Abbiamo innalzato a valore indiscutibile la gioventù, dimenticando che essere giovani non è un privilegio, ma una semplice condizione anagrafica. I vecchi li lasciamo morire da soli, con un gatto magro come unica compagnia. La gioventù è forza, ricorda le infinite possibilità della vita, tutte da cogliere, nessuna da lasciare indietro. La vecchiaia è la fatica della vita che va a finire, è la pesantezza di tante giornate già vissute e poche ancora da vivere. La gioventù è un fisico scattante, asciutto, sano, bello, talmente perfetto che non accetta niente di diverso da sé, meno perfetto di sé. E allora chi è grasso è solo un ciccione sfigato, chi è incastrato in una sedia a rotelle è solo un paralitico, chi è ammalato è solo un miserabile.

Ci siamo scordati la lezione principale: la dignità della sconfitta, e il risultato di questa imperdonabile dimenticanza sono i bulletti che prendono a sassate una ragazzina che è sconfitta dalla sua stessa condizione di disabile ma che è degna di amore, sorrisi e comprensione come ogni altro essere umano. Ci siamo scordati anche di insegnare ai nostri figli l'importanza della responsabilità, di farsi avanti, di dire: "sono stato io" e pagare tutte le conseguenze del proprio errore. Abbiamo cresciuto bestioline permalose alle quali tutto va perdonato, c'è sempre qualcuno sul quale addossare la colpa, e quel qualcuno non è mai giovane, bello e sano. La colpa è della scuola, dei professori, degli immigrati, degli zingari, della politica o di qualche Dio irraggiungibile.

Abbiamo fallito noi: e loro, i nostri feroci figli, sono il futuro che ci aspetta. Pagheremo i nostri errori di genitori comprensivi con altri ragazzini che volano senza ali da una finestra troppo alta per non morire e con altre bambine con la faccia sporca di terra e lacrime e moccio. E pagheremo noi, sulla nostra pelle, quando sarà raggrinzita di rughe e giorni passati, quando chiederemo di avere indietro la comprensione che abbiamo tanto generosamente elargito e in cambio avremo una faccia scocciata e un gomitolo di scuse che non sapremo dipanare.

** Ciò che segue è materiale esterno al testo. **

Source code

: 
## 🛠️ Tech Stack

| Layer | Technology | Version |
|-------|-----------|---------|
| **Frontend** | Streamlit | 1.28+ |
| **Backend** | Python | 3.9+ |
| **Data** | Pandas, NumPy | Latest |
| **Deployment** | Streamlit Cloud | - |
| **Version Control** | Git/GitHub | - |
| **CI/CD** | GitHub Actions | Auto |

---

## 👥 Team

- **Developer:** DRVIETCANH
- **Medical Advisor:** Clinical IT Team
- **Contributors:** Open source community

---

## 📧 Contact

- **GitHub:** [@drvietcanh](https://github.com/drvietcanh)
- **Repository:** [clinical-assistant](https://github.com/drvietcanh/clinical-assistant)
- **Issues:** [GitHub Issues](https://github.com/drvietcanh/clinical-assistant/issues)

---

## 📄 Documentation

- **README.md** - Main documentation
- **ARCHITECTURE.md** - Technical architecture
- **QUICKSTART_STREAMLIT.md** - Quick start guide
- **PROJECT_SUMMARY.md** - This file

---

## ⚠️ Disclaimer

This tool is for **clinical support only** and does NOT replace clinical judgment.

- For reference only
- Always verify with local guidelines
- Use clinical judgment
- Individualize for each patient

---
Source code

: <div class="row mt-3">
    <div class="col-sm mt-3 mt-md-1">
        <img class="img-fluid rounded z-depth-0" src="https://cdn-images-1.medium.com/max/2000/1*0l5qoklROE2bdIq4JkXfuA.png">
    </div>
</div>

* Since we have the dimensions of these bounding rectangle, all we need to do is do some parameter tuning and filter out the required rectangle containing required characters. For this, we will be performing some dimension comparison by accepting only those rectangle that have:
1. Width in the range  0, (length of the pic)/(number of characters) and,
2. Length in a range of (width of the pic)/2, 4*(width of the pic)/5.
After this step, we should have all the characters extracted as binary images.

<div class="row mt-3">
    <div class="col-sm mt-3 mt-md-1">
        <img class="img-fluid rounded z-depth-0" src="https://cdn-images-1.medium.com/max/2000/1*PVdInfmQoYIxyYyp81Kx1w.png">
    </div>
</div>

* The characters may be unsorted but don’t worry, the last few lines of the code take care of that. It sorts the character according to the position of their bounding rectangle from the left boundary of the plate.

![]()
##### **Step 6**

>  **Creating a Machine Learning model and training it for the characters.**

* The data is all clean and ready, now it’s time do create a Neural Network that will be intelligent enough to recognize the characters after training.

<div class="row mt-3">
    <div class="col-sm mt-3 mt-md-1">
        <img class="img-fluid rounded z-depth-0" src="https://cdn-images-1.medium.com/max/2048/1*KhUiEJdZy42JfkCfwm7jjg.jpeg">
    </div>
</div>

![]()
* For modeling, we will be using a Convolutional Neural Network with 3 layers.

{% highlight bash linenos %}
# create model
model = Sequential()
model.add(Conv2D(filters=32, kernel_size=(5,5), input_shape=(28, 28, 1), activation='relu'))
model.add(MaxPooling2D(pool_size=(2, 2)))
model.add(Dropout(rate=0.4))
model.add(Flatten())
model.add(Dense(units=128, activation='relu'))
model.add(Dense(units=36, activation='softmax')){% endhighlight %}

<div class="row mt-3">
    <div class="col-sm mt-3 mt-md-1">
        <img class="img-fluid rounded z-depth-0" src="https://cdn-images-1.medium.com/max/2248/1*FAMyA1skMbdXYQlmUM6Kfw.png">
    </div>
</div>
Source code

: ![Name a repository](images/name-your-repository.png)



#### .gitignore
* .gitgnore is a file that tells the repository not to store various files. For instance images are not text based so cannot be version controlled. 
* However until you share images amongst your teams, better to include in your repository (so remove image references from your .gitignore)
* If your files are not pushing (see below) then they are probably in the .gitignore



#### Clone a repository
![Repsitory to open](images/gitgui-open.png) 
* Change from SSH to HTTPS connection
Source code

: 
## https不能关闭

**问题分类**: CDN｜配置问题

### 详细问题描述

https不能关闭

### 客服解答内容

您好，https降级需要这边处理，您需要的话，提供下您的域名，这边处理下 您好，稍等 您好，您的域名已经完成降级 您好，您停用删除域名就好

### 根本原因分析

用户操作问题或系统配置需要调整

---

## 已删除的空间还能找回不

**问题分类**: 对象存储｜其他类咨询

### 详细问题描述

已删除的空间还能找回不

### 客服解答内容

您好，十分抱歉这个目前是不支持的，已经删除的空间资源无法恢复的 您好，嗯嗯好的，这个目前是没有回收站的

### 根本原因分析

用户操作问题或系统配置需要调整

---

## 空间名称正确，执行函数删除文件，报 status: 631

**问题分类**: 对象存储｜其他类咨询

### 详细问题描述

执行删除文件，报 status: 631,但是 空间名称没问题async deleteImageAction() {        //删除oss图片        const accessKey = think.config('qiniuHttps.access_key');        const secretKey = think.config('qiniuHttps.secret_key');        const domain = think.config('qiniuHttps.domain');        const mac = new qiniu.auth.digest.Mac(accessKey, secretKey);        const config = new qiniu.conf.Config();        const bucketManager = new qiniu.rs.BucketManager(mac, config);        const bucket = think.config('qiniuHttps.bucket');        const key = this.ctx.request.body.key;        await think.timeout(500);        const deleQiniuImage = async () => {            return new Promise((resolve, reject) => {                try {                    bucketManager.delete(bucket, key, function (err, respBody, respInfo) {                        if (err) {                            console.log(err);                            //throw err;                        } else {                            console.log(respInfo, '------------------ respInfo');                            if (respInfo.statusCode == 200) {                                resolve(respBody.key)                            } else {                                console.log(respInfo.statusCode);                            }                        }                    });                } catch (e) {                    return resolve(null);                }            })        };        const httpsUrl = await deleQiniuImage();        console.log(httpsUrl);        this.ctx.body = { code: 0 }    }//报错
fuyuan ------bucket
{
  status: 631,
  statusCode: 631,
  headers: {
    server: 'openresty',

Per cui perdoneremo ancora quella incapacità di amore e di empatia, perdoneremo la vigliaccheria e giustificheremo, per l'ennesima volta, l'aridità dei nostri figli.

È colpa nostra, di tutti noi, se oggi c'è una bambina traumatizzata dalla carogna dei suoi coetanei e se c'è un ragazzino che a 19 anni si ritrova con una lapide sulla testa e il silenzio nelle orecchie. Non basta indignarsi per la cronaca nera di mostriciattoli adolescenti, bisogna prenderli per un orecchio questi mostriciattoli, anche se sono carne della nostra carne (soprattutto se sono carne della nostra carne) e poi riempirgli quelle stesse orecchie della nostra rabbia e delusione. Perché c'è solo una cosa vera nell'elogio della gioventù: per lei ci sono infinite possibilità di migliorare e trasformarsi in una buona maturità. Ma questa possibilità dipende da noi che siamo i genitori della meglio gioventù.